Perché utilizziamo la tecnologia di essiccazione a raggi infrarossi per gli strumenti utilizzati nella lavorazione dei wafer
Se lavorate nell’ambito di normative che impongono l’uso di materiali senza piombo o ecologicamente sostenibili, conoscete bene la pressione a cui si è sottoposti. Non è sufficiente cercare di soddisfare approssimativamente tali requisiti: bisogna farlo perfettamente. È qui che entra in gioco la tecnologia di essiccazione a raggi infrarossi.
Pensate a un forno tradizionale a convezione: riscalda l’intera stanza solo per riscaldare un singolo wafer. È uno spreco di energia. Le lampade a raggi infrarossi, invece, concentrano l’energia direttamente sulla superficie del wafer. È un processo diretto e veloce.
Poiché utilizziamo raggi infrarossi a onda corta o media, l’energia viene trasmessa direttamente al substrato. Non c’è bisogno di sprecare tempo a riscaldare grandi quantità d’aria o di utilizzare solventi per facilitare il processo di essiccazione. Il calore arriva esattamente dove serve: nel wafer, non nelle pareti degli strumenti utilizzati. Il costo energetico diminuisce, e lo spazio necessario per le operazioni di produzione rimane ridotto.

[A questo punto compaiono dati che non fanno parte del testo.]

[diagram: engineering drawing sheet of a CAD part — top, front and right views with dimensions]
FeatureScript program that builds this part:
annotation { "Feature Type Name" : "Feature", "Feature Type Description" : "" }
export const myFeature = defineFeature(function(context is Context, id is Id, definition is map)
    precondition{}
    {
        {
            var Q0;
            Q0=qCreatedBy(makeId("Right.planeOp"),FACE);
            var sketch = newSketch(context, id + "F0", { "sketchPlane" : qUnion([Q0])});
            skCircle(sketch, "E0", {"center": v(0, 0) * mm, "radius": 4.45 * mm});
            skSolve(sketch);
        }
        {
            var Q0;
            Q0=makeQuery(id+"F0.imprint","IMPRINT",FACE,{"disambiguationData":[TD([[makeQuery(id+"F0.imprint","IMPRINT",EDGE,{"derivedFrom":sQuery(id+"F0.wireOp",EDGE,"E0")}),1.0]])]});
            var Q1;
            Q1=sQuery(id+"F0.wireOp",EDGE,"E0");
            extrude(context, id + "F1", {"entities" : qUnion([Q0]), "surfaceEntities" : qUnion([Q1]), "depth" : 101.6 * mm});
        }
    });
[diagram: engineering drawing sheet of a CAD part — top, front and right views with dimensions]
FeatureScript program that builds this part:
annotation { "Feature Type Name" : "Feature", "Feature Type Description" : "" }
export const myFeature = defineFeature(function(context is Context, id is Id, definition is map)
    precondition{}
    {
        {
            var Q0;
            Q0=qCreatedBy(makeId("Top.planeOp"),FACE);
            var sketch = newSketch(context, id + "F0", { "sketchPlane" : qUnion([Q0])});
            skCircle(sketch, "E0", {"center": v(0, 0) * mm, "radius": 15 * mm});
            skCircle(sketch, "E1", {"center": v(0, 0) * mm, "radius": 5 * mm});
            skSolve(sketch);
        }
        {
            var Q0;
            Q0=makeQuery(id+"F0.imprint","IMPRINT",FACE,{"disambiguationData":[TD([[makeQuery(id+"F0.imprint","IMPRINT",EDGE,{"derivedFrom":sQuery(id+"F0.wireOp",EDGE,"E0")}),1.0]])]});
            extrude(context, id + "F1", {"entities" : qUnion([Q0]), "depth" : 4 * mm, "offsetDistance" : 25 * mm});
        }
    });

Inoltre, c’è anche il vantaggio legato alla pulizia del processo. I metodi tradizionali di essiccazione richiedono solitamente catalizzatori chimici o temperature estreme, che producono composti organici volatili. Nessuno vuole questo tipo di sostanze nei propri polmoni o nei propri processi di produzione. La tecnologia a raggi infrarossi, invece, non necessita di tali additivi. Si ottiene così un processo pulito e senza rischi legati alla contaminazione da piombo o a fumi pericolosi.
Tuttavia, ci sono delle sfide da affrontare. Queste lampade producono una grande quantità di calore in tempi molto brevi. È possibile essiccare un wafer in pochi secondi… ma se i sistemi di raffreddamento non sono adeguati, la temperatura ambiente aumenta, e i valori misurati dai sensori diventano instabili. Per evitare questo problema, abbiniamo sempre queste lampade a pirometri ad alta precisione. In questo modo, si evita che la temperatura diventi troppo elevata.
Nel quotidiano, manteniamo tutto semplice: se una lampada si rompe, basta sostituirla. Non è necessario impiegare ore per ricalibrare l’intero sistema termico. Inoltre, non ci sono ventilatori o soffianti che creano polvere nella zona di riscaldamento. Meno componenti in movimento significa meno particelle, e quindi le condizioni della sala pulita rimangono come dovrebbero essere.